▶ EXERCISE PROMPT: In your copy, include no images, and write out every entry below exactly as it stands.
** Opening THE INPUT block **
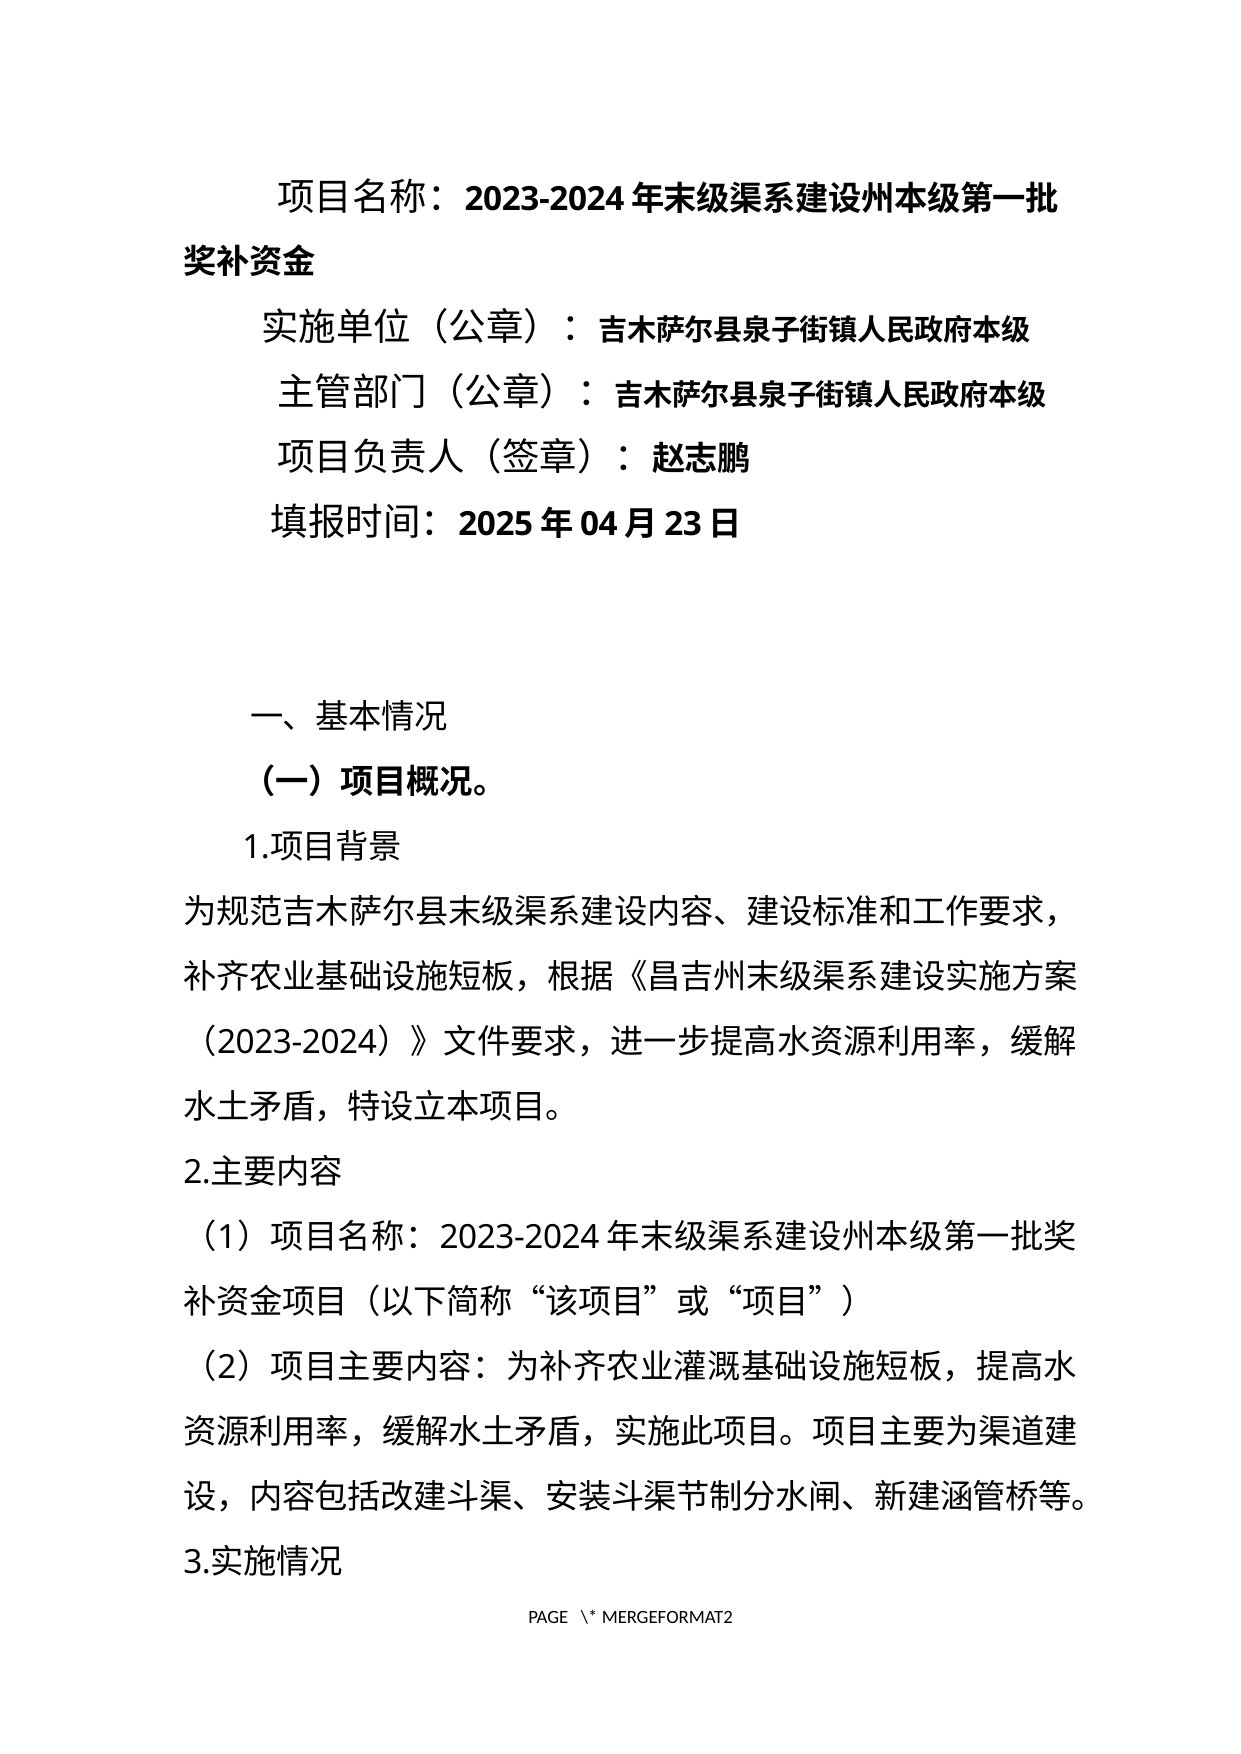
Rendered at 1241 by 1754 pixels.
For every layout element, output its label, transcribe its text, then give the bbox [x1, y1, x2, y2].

text 实施单位（公章）：吉木萨尔县泉子街镇人民政府本级 [183, 292, 1078, 357]
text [183, 812, 1078, 1592]
text 项目负责人（签章）：赵志鹏 [183, 422, 1078, 487]
text （一）项目概况。 [183, 747, 1078, 812]
text 主管部门（公章）：吉木萨尔县泉子街镇人民政府本级 [183, 357, 1078, 422]
text 填报时间：2025年04月23日 [211, 487, 1078, 552]
text 项目名称：2023-2024年末级渠系建设州本级第一批奖补资金 [183, 162, 1078, 292]
text 一、基本情况 [183, 682, 1078, 747]
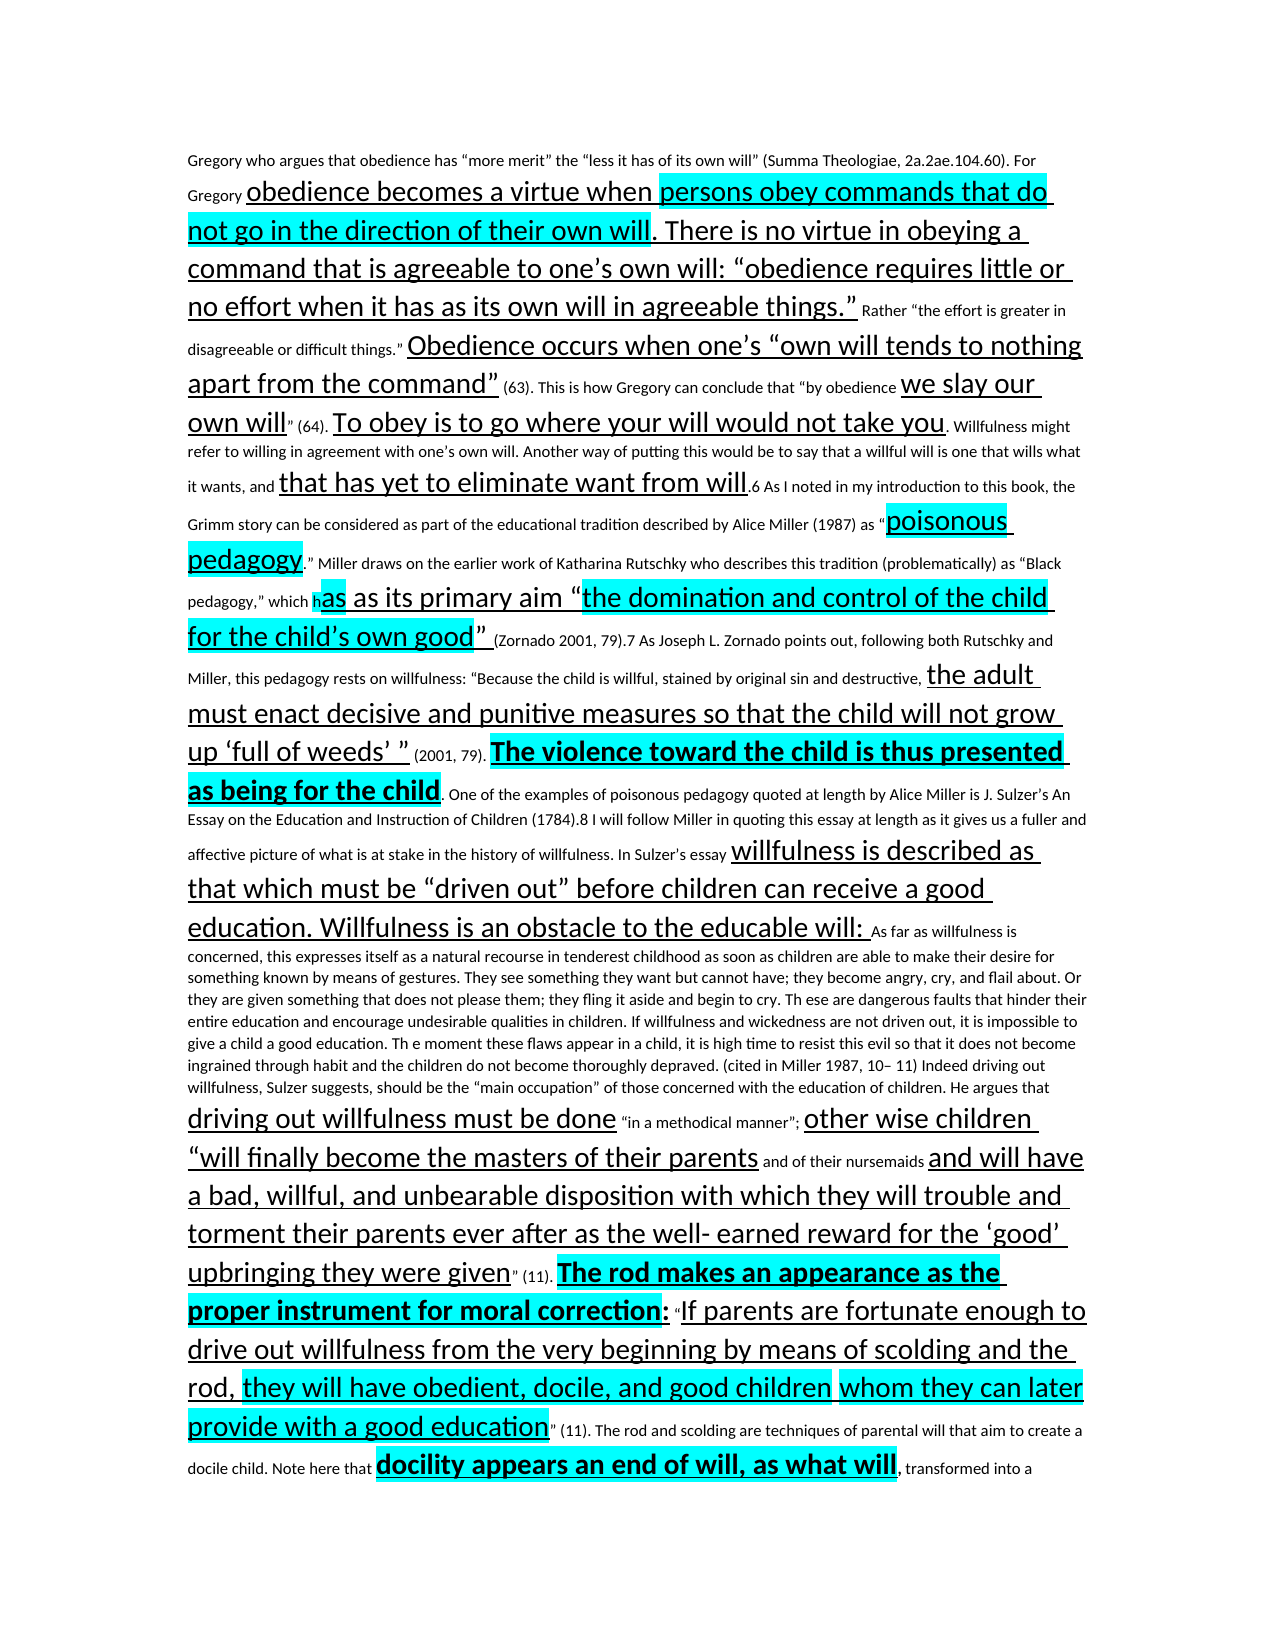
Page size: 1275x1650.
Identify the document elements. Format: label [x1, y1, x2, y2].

text [187, 150, 1087, 1482]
** Closing THE INPUT block **
▶ SOLVED EXERCISE:
Rendered at 1241 by 1754 pixels.
For every layout element, output its label, transcribe its text, then give the bbox [x1, y1, x2, y2].

text 实施单位（公章）：吉木萨尔县泉子街镇人民政府本级 [183, 292, 1078, 357]
text [183, 812, 1078, 1592]
text 项目负责人（签章）：赵志鹏 [183, 422, 1078, 487]
text （一）项目概况。 [183, 747, 1078, 812]
text 主管部门（公章）：吉木萨尔县泉子街镇人民政府本级 [183, 357, 1078, 422]
text 填报时间：2025年04月23日 [211, 487, 1078, 552]
text 项目名称：2023-2024年末级渠系建设州本级第一批奖补资金 [183, 162, 1078, 292]
text 一、基本情况 [183, 682, 1078, 747]
Page size: 1275x1650.
Identify the document elements. Format: label [x1, y1, x2, y2].

text [187, 150, 1087, 1482]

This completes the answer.